Using data from the NCDR, researchers have found that STEMI PCI cases dropped by nearly 30% following the beginning of the COVID-19 pandemic and have yet to recover to pre-pandemic levels.

Data were abstracted from the NCDR CathPCI registry between March 2018 and June 2021, taken from 42 centres throughout the USA. Timing of the COVID-19 pandemic was assessed with county-level COVID prevalence. A segmented regression analysis with a monthly interrupted time series utilising a linear regression model to quantify expected STEMI PCIs before and after the COVID-19 onset was performed.

The predicted number of PCIs for STEMI was compared to predictions if COVID-19 had not occurred to evaluate differences in STEMI volumes.
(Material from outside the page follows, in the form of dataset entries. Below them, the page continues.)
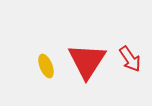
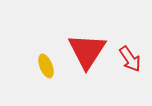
red triangle: moved 10 px up
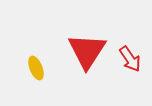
yellow ellipse: moved 10 px left, 2 px down
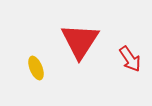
red triangle: moved 7 px left, 10 px up
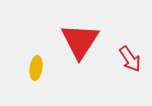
yellow ellipse: rotated 30 degrees clockwise
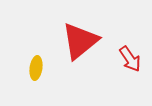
red triangle: rotated 18 degrees clockwise
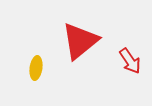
red arrow: moved 2 px down
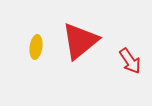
yellow ellipse: moved 21 px up
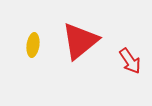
yellow ellipse: moved 3 px left, 2 px up
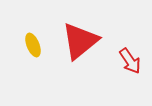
yellow ellipse: rotated 30 degrees counterclockwise
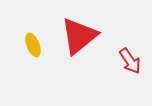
red triangle: moved 1 px left, 5 px up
STEMI PCI trends increased until pandemic declaration in March 2020 with a rapid decrease which was most acutely seen in April 2020, during the first COVID surge. Thereafter, STEMI PCIs rose consistently until December 2020, during the second COVID surge, when a less severe drop occurred. The segmented regression showed 194 STEMI PCIs done monthly (95% CI 182‒207, p<0.001) with a month-to-month increase of two cases (95% CI 1-2.8, p<0.001). After pandemic declaration, STEMI PCI decreased by 39 (95% CI -60‒-18, p<0.001) per month.

“Our network of PCI centres across the country gives us unique access to data that independent centres may not have,” said Manoj Thangam (Ascension Texas Cardiovascular, Austin, Texas) and lead author of the study. “Despite STEMI rates rising, we have never gotten back to our pre-COVID baseline which probably tells us there is still hesitation to come to the hospital despite having a major heart attack.”

Researchers note a need for continued analysis of other potential consequences and ramifications of untreated STEMI patients that may result in increased mortality, heart failure and morbidities in the aftermath of the COVID-19 pandemic.